The Collingwood-based digital agency Pixel Commons, which works with non-profit clients across the inner north, estimates that a mid-sized community organisation with a three-year-old website will typically spend between $600 and $1,400 per year on hosting and bandwidth costs that could be cut by roughly a third through a proper image deduplication process. For groups already stretching budgets to run services on Richmond's Church Street or Brunswick's Sydney Road, that is not a trivial sum.

There is a community trust dimension here too. When Moreland Community Health — now operating under the rebranded Merri Health umbrella since 2022 — ran a client-facing web refresh last year, staff flagged that outdated duplicate images were showing facilities and staff members who had left the organisation years earlier.

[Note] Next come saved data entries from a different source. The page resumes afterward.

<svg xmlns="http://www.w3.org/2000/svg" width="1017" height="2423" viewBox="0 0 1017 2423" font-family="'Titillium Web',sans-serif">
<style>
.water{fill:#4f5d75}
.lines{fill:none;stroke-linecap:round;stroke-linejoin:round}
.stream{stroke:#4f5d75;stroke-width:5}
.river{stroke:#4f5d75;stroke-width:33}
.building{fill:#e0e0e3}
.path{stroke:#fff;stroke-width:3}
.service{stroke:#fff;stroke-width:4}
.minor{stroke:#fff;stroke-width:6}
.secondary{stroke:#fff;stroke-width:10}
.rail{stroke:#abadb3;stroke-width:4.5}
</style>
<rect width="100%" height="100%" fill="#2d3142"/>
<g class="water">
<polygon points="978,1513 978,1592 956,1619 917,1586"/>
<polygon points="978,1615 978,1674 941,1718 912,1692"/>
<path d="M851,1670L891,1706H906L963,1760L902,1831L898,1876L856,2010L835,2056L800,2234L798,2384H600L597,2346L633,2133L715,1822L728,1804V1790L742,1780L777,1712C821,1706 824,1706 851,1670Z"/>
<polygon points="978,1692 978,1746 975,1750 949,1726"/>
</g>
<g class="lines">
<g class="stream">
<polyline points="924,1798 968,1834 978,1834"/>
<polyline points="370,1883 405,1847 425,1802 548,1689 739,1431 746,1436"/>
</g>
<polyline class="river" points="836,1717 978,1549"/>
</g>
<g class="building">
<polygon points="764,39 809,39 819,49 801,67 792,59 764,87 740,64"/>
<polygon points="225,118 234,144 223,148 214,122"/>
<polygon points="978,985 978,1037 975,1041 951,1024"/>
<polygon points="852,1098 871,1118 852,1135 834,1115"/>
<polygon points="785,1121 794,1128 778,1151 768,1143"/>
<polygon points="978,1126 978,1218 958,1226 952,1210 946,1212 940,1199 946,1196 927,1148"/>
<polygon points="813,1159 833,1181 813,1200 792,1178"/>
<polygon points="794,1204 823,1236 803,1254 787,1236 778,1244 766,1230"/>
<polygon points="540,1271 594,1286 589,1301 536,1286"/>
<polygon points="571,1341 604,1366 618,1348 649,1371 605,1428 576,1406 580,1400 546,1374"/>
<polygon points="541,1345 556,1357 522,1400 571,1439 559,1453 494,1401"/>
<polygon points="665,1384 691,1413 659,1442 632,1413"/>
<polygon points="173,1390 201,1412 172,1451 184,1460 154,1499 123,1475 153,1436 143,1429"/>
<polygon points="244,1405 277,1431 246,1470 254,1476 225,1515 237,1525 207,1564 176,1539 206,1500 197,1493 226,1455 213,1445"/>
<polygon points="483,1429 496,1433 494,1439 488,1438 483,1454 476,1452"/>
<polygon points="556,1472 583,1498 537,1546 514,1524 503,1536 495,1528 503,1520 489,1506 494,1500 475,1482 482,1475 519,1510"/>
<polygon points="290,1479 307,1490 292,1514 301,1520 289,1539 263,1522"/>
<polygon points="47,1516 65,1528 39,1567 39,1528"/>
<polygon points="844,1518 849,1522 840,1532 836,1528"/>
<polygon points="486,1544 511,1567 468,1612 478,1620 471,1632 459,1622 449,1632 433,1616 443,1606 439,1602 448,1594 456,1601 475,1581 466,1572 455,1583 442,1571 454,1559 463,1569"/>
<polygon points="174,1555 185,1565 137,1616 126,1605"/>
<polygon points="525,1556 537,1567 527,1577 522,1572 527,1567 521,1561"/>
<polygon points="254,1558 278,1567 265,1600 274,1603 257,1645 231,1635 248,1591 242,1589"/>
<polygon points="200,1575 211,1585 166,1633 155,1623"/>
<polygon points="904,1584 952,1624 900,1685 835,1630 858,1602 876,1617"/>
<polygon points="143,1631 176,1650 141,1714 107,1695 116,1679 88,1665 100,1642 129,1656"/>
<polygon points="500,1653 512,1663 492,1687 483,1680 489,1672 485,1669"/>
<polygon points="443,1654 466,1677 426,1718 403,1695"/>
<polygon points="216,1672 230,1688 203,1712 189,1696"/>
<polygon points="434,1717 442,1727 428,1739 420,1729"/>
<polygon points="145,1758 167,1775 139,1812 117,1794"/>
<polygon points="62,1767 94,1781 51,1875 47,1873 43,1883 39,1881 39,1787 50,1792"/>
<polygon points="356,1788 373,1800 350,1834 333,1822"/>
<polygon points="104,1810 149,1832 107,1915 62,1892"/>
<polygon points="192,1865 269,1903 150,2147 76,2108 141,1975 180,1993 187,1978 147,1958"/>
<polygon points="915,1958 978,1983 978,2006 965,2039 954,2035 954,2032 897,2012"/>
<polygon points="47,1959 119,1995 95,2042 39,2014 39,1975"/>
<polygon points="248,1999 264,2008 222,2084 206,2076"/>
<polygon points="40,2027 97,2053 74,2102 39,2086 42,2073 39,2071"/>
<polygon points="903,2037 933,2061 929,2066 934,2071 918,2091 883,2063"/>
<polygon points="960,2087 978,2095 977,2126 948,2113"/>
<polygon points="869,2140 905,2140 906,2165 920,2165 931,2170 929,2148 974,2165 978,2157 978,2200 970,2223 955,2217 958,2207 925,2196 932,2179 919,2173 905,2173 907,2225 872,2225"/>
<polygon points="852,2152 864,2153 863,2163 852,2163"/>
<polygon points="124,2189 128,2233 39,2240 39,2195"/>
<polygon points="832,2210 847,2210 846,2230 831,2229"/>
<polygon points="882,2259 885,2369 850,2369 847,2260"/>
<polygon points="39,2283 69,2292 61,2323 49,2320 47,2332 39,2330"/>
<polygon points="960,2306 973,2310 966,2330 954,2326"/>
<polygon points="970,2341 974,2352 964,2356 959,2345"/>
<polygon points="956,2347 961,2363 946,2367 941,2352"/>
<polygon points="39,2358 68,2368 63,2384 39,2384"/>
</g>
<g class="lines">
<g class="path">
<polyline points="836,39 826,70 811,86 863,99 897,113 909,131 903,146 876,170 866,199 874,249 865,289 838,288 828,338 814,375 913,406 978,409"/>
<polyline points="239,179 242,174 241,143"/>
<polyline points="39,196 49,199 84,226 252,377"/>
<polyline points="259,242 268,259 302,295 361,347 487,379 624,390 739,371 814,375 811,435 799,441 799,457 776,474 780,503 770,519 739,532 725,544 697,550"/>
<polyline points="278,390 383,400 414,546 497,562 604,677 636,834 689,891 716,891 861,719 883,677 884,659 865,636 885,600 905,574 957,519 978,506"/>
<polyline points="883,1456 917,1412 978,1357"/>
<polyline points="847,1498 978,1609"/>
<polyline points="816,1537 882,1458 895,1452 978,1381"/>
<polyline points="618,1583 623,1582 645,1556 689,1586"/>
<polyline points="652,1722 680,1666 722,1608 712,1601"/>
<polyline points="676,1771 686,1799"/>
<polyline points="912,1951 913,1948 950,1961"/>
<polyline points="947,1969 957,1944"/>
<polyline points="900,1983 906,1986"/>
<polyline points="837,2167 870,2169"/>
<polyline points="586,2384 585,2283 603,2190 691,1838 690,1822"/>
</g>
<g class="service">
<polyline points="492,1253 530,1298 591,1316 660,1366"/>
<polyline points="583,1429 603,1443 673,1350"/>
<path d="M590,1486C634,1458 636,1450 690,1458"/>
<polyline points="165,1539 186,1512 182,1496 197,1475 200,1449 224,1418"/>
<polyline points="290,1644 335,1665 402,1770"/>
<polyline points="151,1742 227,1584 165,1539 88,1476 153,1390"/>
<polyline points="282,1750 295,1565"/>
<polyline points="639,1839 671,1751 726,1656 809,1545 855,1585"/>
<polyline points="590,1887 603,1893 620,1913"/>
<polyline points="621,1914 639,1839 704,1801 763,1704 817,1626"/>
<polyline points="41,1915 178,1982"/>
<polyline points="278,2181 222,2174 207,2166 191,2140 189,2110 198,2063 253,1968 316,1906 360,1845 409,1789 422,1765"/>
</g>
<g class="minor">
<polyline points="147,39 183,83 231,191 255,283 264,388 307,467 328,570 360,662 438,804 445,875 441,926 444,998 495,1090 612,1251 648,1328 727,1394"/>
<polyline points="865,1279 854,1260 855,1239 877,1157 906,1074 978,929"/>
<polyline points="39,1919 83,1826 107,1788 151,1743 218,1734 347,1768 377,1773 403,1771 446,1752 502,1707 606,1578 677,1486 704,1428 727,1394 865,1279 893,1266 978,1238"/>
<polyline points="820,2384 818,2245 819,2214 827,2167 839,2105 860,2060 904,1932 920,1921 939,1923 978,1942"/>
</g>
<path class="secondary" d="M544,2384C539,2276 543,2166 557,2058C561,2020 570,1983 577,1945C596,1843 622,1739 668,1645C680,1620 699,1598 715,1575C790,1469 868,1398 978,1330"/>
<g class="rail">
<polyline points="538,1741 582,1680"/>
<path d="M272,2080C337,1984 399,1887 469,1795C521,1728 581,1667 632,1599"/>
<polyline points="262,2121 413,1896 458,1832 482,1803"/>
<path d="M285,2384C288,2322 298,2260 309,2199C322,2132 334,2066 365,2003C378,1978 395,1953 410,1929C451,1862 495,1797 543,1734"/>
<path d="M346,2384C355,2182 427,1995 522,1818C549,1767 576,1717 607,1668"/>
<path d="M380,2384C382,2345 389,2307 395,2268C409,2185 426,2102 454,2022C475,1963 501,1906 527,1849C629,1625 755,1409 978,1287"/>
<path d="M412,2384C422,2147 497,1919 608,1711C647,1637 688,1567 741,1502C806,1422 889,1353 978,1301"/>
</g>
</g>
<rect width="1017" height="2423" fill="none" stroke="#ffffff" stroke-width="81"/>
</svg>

For communities where familiarity and consistency build confidence in services, that kind of digital inconsistency has real consequences for uptake.

What residents and organisations can do now

The Victorian Government's Digital Victoria team published updated guidance in May 2026 recommending that any organisation receiving state funding conduct an annual media library audit using freely available tools including Duplicate Cleaner and ImageDeDup. Both run locally without uploading data to external servers, which matters for organisations handling sensitive community information.

The City of Melbourne's own digital team completed a duplicate image purge of its community grants portal in February 2026, reducing the portal's total image library from 14,200 files to just under 8,000 — a 44 per cent reduction — with no visible change to the user experience. Council officers said the process took one staff member three days using semi-automated tools.

For residents, the practical upshot is straightforward: if a local service's website loads slowly, shows outdated photos or displays inconsistent branding, it is worth flagging to the organisation's contact team. Many smaller groups have no idea the problem exists until someone points it out. Community tech support programs run through the Darebin Community Learning Centre and the Merri-bek Tech Help Hub on Lygon Street offer free drop-in sessions for exactly this kind of digital housekeeping. The next Merri-bek session runs on 16 July, with bookings opening through the council website from Monday.